Characterising the Pareto frontier of multiple access rate region: a study on the effect of decoding order on achievable performance

Abstract

For a multiple access channel, each user has its own power constraint. However, when a multiple access channel is being considered as the dual of a broadcast channel, it must exploit the additional freedom in power allocation and the constraint should be a sum power constraint. Duality helps us to transform the non-convex problems in a broadcast channel to convex problems in a multiple access channel. This helps to solve sum-rate optimisation problems with linear power constraints. However, maximising the sum-rate does not completely characterise the entire rate region boundary, formally called as the Pareto frontier. This work first reviews some of the existing results of polymatroid formulation from the Pareto optimality perspective and then proposes a complete characterisation of the Pareto frontier to show its relationship with the sum-rate optimisation problem. The significance of decoding order on the achievable rate region is considered. The work also shows some of the decoding orders to be suboptimal in Pareto sense and proposes an algorithm to find the correct decoding order based on power allocation. Simulation results are presented to support the theoretical arguments.

Appendix

Let \(f(\mathbf{x}): \mathcal{F}\rightarrow\mathbb{R}\) be a concave function where \({\mathcal {F}}\subseteq {{\mathbb {R}}}^n\) is a convex set. Now consider \(m\) additional affine constraints \({\mathbf {Ax}}={\mathbf {y}}\) for some \({\mathbf {A}}\in {{\mathbb {R}}}^{m\times n}\) and \({\mathbf {y}}\in {{\mathbb {R}}}^m\). Denote the optimal value as \(\phi \left( {\mathbf {y}}\right)\).
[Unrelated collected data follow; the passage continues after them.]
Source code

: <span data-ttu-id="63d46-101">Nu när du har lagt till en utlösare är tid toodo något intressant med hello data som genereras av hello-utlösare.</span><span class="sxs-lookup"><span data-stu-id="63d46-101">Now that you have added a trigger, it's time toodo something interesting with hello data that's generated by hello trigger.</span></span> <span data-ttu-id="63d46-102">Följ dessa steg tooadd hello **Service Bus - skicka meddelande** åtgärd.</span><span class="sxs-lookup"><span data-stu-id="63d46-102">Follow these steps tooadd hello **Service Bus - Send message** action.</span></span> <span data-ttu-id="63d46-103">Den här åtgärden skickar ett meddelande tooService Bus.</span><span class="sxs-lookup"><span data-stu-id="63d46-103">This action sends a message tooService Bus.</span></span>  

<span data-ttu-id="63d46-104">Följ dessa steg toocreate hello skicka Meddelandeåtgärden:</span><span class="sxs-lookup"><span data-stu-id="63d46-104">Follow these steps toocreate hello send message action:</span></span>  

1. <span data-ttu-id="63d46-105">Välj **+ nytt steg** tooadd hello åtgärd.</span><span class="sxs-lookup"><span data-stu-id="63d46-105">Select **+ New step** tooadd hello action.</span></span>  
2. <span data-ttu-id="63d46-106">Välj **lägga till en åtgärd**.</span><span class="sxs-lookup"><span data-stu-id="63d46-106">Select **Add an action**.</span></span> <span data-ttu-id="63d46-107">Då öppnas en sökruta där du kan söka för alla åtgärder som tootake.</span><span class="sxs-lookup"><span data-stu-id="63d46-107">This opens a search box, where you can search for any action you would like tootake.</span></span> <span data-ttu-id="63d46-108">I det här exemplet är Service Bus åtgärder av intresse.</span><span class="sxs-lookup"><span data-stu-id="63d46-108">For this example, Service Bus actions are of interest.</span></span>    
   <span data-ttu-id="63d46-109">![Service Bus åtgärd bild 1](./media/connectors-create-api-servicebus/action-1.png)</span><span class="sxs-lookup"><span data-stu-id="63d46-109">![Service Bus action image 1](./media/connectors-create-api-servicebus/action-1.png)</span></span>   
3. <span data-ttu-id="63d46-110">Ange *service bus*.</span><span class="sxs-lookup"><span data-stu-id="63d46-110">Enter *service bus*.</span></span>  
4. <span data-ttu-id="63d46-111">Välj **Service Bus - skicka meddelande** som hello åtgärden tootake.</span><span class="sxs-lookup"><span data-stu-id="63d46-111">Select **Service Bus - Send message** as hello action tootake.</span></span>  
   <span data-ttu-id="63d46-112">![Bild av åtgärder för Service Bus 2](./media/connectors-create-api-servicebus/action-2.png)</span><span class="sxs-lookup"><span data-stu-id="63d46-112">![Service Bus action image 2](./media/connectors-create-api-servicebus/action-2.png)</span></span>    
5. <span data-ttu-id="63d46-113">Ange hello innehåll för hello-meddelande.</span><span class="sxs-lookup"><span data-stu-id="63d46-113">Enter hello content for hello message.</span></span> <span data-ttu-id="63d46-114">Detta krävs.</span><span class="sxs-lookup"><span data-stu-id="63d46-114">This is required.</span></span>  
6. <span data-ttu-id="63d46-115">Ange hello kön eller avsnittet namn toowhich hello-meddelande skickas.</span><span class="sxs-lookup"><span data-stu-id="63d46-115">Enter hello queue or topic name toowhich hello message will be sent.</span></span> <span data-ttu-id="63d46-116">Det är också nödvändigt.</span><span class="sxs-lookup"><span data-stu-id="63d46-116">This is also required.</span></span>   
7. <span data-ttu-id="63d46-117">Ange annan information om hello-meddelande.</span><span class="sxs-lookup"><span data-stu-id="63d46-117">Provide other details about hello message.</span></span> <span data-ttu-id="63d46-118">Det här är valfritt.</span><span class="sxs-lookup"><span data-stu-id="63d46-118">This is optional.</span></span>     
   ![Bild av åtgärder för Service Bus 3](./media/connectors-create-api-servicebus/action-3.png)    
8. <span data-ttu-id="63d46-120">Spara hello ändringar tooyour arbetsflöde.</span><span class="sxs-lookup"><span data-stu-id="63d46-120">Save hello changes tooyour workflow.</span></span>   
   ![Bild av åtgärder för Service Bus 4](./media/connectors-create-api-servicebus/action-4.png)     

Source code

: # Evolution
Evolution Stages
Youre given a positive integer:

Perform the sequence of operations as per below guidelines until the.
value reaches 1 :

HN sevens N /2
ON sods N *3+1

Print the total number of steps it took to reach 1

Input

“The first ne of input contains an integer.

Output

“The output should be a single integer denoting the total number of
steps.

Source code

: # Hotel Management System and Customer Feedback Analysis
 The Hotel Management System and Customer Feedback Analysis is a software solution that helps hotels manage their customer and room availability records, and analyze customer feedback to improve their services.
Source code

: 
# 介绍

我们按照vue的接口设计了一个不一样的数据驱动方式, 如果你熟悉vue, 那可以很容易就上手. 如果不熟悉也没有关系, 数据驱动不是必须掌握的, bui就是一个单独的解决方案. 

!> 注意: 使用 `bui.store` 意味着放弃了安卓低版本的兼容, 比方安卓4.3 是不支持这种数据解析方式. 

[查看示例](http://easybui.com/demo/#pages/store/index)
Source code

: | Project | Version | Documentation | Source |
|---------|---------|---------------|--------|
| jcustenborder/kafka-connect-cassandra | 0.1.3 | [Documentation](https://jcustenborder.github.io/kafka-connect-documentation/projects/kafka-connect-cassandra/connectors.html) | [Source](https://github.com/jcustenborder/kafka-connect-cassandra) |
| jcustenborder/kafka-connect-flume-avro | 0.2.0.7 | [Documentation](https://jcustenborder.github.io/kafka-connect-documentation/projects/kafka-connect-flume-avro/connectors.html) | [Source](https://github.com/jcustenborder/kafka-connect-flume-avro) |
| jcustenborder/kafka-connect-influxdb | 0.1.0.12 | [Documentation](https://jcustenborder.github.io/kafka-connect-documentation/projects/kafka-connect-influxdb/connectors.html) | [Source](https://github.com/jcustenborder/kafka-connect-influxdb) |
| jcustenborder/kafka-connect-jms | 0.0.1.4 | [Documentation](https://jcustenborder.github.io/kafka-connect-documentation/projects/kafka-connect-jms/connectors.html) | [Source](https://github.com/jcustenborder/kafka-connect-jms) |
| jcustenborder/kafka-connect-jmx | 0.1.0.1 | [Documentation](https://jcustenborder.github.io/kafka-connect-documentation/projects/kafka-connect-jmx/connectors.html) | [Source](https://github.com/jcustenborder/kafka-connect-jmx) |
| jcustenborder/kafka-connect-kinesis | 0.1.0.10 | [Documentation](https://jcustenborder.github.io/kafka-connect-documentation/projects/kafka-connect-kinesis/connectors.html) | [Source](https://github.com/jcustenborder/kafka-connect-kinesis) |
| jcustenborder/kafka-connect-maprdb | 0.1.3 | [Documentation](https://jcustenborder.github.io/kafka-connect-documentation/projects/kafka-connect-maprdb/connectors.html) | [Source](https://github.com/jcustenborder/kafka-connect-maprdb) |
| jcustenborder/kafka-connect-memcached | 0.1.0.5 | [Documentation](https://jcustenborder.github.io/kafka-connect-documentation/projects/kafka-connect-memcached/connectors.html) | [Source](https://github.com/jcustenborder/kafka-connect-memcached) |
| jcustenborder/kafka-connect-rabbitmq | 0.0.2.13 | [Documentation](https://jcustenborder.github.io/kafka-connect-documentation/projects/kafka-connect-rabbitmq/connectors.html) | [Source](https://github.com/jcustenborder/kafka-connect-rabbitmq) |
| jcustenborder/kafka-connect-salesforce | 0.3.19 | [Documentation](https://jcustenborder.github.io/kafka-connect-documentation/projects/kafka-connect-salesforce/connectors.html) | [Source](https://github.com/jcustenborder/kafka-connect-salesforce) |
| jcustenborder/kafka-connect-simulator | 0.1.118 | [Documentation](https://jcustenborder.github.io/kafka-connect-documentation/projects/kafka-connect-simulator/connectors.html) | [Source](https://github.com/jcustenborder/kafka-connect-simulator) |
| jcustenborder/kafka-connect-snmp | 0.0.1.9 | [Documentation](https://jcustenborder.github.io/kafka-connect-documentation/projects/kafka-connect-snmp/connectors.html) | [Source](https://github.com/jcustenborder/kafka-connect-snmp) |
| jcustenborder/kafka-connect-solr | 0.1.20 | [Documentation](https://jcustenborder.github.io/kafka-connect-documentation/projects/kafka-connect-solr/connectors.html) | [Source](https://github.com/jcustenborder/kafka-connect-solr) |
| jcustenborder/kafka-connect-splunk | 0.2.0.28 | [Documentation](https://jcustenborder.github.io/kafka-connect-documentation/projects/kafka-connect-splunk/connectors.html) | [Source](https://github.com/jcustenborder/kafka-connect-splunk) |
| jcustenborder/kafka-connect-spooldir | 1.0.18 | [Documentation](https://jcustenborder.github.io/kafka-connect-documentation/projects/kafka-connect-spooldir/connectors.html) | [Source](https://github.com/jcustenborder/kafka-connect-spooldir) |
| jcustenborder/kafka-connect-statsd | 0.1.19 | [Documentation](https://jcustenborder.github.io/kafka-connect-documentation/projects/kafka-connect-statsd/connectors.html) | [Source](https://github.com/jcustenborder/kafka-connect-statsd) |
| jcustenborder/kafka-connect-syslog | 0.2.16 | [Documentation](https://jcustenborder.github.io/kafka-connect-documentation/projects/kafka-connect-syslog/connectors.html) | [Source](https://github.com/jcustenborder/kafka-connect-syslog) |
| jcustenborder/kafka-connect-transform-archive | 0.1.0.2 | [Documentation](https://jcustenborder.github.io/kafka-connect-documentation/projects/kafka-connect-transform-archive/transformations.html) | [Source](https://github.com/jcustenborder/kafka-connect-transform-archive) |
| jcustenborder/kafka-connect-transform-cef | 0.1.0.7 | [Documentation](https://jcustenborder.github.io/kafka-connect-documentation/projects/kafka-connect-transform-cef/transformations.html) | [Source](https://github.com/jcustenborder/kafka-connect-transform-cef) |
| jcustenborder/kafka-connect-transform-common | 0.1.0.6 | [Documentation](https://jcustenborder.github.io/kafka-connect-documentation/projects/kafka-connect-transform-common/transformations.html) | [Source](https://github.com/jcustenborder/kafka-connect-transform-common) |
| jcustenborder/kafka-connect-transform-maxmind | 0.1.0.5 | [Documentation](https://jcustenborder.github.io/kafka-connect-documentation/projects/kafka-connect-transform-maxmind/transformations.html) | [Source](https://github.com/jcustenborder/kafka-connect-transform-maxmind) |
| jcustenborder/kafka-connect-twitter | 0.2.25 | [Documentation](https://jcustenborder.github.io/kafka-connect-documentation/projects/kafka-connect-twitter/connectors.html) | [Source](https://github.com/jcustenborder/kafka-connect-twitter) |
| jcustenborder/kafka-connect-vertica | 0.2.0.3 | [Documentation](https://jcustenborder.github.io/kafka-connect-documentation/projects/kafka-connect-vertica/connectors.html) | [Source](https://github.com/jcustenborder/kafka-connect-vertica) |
$$\begin{aligned} \phi \left( {\mathbf {y}}\right) \equiv \max _{{\mathbf {x}}}f \left( {\mathbf {x}}\right) \end{aligned}$$

subject to \({\mathbf {x}}\in {\mathcal {F}}\) and \({\mathbf {Ax}}={\mathbf {y}}\). Let \({\mathcal {Y}}\subseteq {{\mathbb {R}}}^m\) be the set of \({\mathbf {y}}\) for which the problems (with additional constraints) are feasible.

Theorem 5

\(\phi :{\mathcal {Y}}\rightarrow {{\mathbb {R}}}\) is a concave function on its domain.

Proof

In presence of the additional constraints, the problem is a convex optimisation problem. Now for the additional constraint \({\mathbf {Ax}}={\mathbf {y}}_1\), let the solution be \({\mathbf {x}}_1^*\) and similarly for \({\mathbf {Ax}}={\mathbf {y}}_2\), let the solution be \({\mathbf {x}}_2^*\). Then

$$\begin{aligned} \phi \left( {\mathbf {y}}_1\right)&= f({\mathbf {x}}_1^*)\\ \phi \left( {\mathbf {y}}_2\right)&= f({\mathbf {x}}_2^*) \end{aligned}$$

and from feasibility conditions \({\mathbf {Ax}}_1^*={\mathbf {y}}_1\) and \({\mathbf {Ax}}_2^*={\mathbf {y}}_2\). Now for any \(\alpha \in [0, 1]\), consider the point

$$\begin{aligned} \alpha {\mathbf {x}}_1^*+(1-\alpha ){\mathbf {x}}_2^*\in {\mathcal {F}} \end{aligned}$$

which is a feasible point satisfying the constraints

$$\begin{aligned} {\mathbf {Ax}}=\alpha {\mathbf {y}}_1+(1-\alpha ){\mathbf {y}}_2 \end{aligned}$$

So \({\mathcal {Y}}\) is a convex region. Moreover

$$\begin{aligned}&\phi \left( \alpha {\mathbf {y}}_1+(1-\alpha ){\mathbf {y}}_2\right) \\&\ge\,f(\alpha {\mathbf {x}}_1^*+(1-\alpha )\,{\mathbf {x}}_2^*)\\&\ge\,\alpha f({\mathbf {x}}_1^*)+(1-\alpha )\,f({\mathbf {x}}_2^*)\\&=\alpha \phi ({\mathbf {y}}_1)+(1-\alpha )\phi ({\mathbf {y}}_2) \end{aligned}$$

where the second inequality follows from concavity of \(f\).